The future of aerostructures relies heavily on advances in materials and structures in view of affordability, safety, and environmental compatibility. Reinforced polymer composite materials have shown tremendous promise over the past few decades for use in lightweight aircraft structures due to their high strength-to-weight ratios, which results in significant energy savings. However, these structures are often exposed to multi-physics conditions, like dynamic impact, fatigue loading, extreme temperatures, and moisture, among others, that make them vulnerable to degradation and damage, thereby severely reducing the composite's damage tolerance and durability. With emerging demands to improve vehicle performance and reduce cost, there is a critical need for novel avenues to mitigate or minimize their susceptibility to damage and failure. Introducing architecture within composites, which rely on combining solid distribution, base material properties, and morphologies, has shown great potential for achieving effective material properties unattainable by traditional composites. To that end, we conduct foundational research in advanced manufacturing to establish unique process-structure-property relationships for enabling architectures within polymer composites. Our underlying research theme is to elucidate how manufacturing-dictated internal micro-architecture influences the macroscale damage tolerance and durability of polymer composites.

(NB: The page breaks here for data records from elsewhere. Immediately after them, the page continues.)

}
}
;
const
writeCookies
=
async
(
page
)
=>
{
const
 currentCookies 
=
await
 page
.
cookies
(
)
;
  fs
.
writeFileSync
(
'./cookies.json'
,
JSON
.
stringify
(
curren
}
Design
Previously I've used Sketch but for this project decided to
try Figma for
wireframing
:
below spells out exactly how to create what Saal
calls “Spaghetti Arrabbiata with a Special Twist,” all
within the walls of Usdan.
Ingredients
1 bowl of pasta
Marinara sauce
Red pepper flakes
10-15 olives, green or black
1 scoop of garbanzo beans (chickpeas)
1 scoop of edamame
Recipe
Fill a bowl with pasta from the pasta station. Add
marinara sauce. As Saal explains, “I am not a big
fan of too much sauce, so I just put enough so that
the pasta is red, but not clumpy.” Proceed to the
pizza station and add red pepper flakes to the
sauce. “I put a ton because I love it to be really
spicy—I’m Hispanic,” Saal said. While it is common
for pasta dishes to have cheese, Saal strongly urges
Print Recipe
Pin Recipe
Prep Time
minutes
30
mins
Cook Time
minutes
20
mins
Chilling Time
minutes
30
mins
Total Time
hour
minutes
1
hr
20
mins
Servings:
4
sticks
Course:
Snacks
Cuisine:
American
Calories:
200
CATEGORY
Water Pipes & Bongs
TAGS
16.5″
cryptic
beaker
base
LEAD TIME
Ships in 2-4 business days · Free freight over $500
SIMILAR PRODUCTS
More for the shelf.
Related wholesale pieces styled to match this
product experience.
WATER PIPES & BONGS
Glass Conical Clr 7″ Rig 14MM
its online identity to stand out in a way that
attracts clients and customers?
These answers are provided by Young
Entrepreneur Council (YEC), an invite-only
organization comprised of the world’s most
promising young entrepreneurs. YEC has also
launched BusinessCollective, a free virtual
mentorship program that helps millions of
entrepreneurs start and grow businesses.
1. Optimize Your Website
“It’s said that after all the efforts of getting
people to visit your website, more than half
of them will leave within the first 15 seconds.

In this talk, I will present our pioneering work on additive manufacturing of patterns/architectures for enhancing interlaminar properties in layered composites and bonded joints. I will demonstrate how differential bonding of patterns at the interlaminar regions can cause tortuous crack paths, which increases fracture toughness. This approach has great potential for reducing the susceptibility to delamination at free edges and under low-velocity impact loading in fiber-reinforced composites. Our process can be integrated within polymer composite manufacturing, like automated fiber placement, used for aircraft construction.